François Delage is a French businessman, entrepreneur, investor, adviser, and board member.

==Career==
François Delage holds a business degree in Management and Finance from the European Business School. He began his career in finance at Louis Vuitton, then worked at Polychrome France and The Walt Disney Company before rejoining Louis Vuitton as finance director for Europe and the Middle East in 1995.

In 1999, Delage was appointed general manager for LVMH Fashion Brands (Celine, Fendi, Loewe, Louis Vuitton) in Micronesia (Guam and Saipan), based in Guam.

In 2001, he was appointed President for the Asia Pacific region for Louis Vuitton, based in Hong Kong. In February 2007, Delage was appointed CEO for Ralph Lauren Asia Pacific.

===De Beers===
Delage served as CEO of De Beers Jewellers from July 2009 to September 2020.

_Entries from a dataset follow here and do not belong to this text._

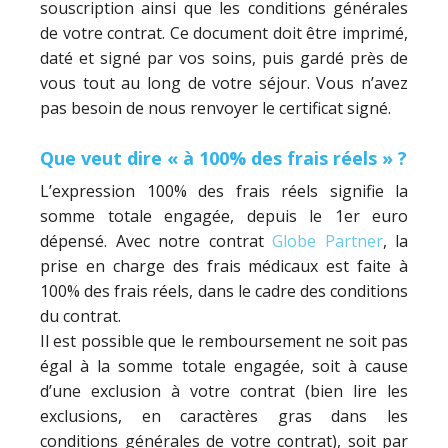
souscription ainsi que les conditions générales
de votre contrat. Ce document doit être imprimé,
daté et signé par vos soins, puis gardé près de
vous tout au long de votre séjour. Vous n’avez
pas besoin de nous renvoyer le certificat signé.
Que veut dire « à 100% des frais réels » ?
L’expression 100% des frais réels signifie la
somme totale engagée, depuis le 1er euro
dépensé. Avec notre contrat
Globe Partner
, la
prise en charge des frais médicaux est faite à
100% des frais réels, dans le cadre des conditions
du contrat.
Il est possible que le remboursement ne soit pas
égal à la somme totale engagée, soit à cause
d’une exclusion à votre contrat (bien lire les
exclusions, en caractères gras dans les
conditions générales de votre contrat), soit par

At De Beers, Delage led the brand strategy and turnaround, opened and spearheaded the expansion into China and Greater China, launched High Jewellery and most recently initiated and executed the transformation of the business to Omnichannel.

Under his leadership, De Beers Jewellers prioritised diversity and inclusion, both internally and externally, in all its marketing activities. The brand was also among the first luxury brands to celebrate women, their talents, and empowerment with the precursor programme "Moments in Light".

Delage had joined De Beers Jewellers from Forevermark, the diamond brand from De Beers Group, where he also held the position of CEO, and as such launched and developed the brand from late 2007. He then became an entrepreneur, founding Adorisa Group, a company that created, produced, marketed, and distributed fine jewellery for luxury fashion houses. In 2023, he became CEO of Barnes International.

Delage has since acted as an advisor to brands and private equity firms, serving on multiple boards and advisory boards, while also contributing his time on a voluntary basis to organizations aligned with his values.

==Personal life==
Delage has lived and worked in London since September 2007,  and prior to that in Hong Kong (2001-2007) and in Guam (1999-2000).